Provided material below:

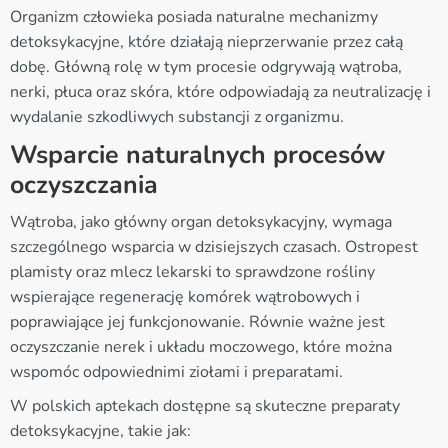
Organizm człowieka posiada naturalne mechanizmy
detoksykacyjne, które działają nieprzerwanie przez całą
dobę. Główną rolę w tym procesie odgrywają wątroba,
nerki, płuca oraz skóra, które odpowiadają za neutralizację i
wydalanie szkodliwych substancji z organizmu.
Wsparcie naturalnych procesów
oczyszczania
Wątroba, jako główny organ detoksykacyjny, wymaga
szczególnego wsparcia w dzisiejszych czasach. Ostropest
plamisty oraz mlecz lekarski to sprawdzone rośliny
wspierające regenerację komórek wątrobowych i
poprawiające jej funkcjonowanie. Równie ważne jest
oczyszczanie nerek i układu moczowego, które można
wspomóc odpowiednimi ziołami i preparatami.
W polskich aptekach dostępne są skuteczne preparaty
detoksykacyjne, takie jak:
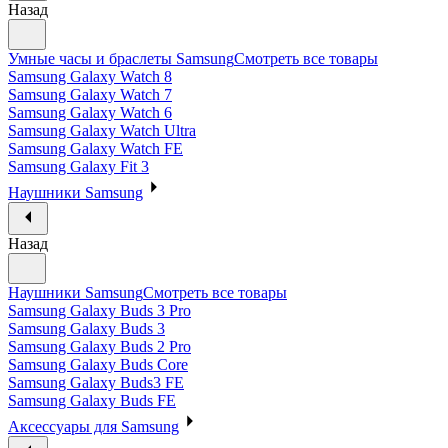
Назад
Умные часы и браслеты Samsung
Смотреть все товары
Samsung Galaxy Watch 8
Samsung Galaxy Watch 7
Samsung Galaxy Watch 6
Samsung Galaxy Watch Ultra
Samsung Galaxy Watch FE
Samsung Galaxy Fit 3
Наушники Samsung
Назад
Наушники Samsung
Смотреть все товары
Samsung Galaxy Buds 3 Pro
Samsung Galaxy Buds 3
Samsung Galaxy Buds 2 Pro
Samsung Galaxy Buds Core
Samsung Galaxy Buds3 FE
Samsung Galaxy Buds FE
Аксессуары для Samsung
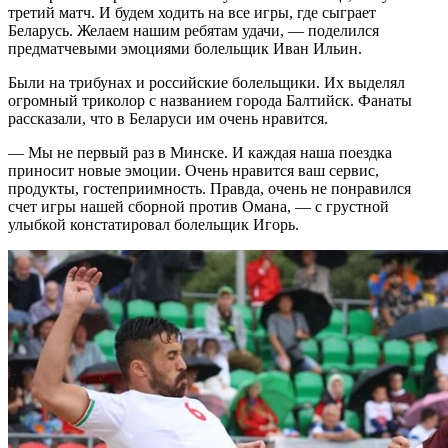
третий матч. И будем ходить на все игры, где сыграет
Беларусь. Желаем нашим ребятам удачи, — поделился
предматчевыми эмоциями болельщик Иван Ильин.
Были на трибунах и российские болельщики. Их выделял
огромный триколор с названием города Балтийск. Фанаты
рассказали, что в Беларуси им очень нравится.
— Мы не первый раз в Минске. И каждая наша поездка
приносит новые эмоции. Очень нравится ваш сервис,
продукты, гостеприимность. Правда, очень не понравился
счет игры нашей сборной против Омана, — с грустной
улыбкой констатировал болельщик Игорь.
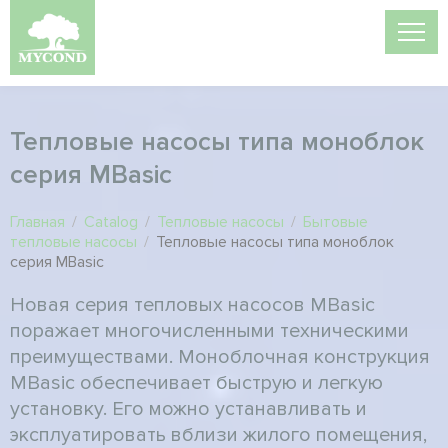
Тепловые насосы типа моноблок
серия MBasic
Главная
/
Catalog
/
Тепловые насосы
/
Бытовые
тепловые насосы
/
Тепловые насосы типа моноблок
серия MBasic
Новая серия тепловых насосов MBasic
поражает многочисленными техническими
преимуществами. Моноблочная конструкция
MBasic обеспечивает быструю и легкую
установку. Его можно устанавливать и
эксплуатировать вблизи жилого помещения,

End of Provided material.

**Activity:** Note each line of the entries that has "нравится" in it, and copy those lines.

**Answer for the task:**
рассказали, что в Беларуси им очень нравится.
приносит новые эмоции. Очень нравится ваш сервис,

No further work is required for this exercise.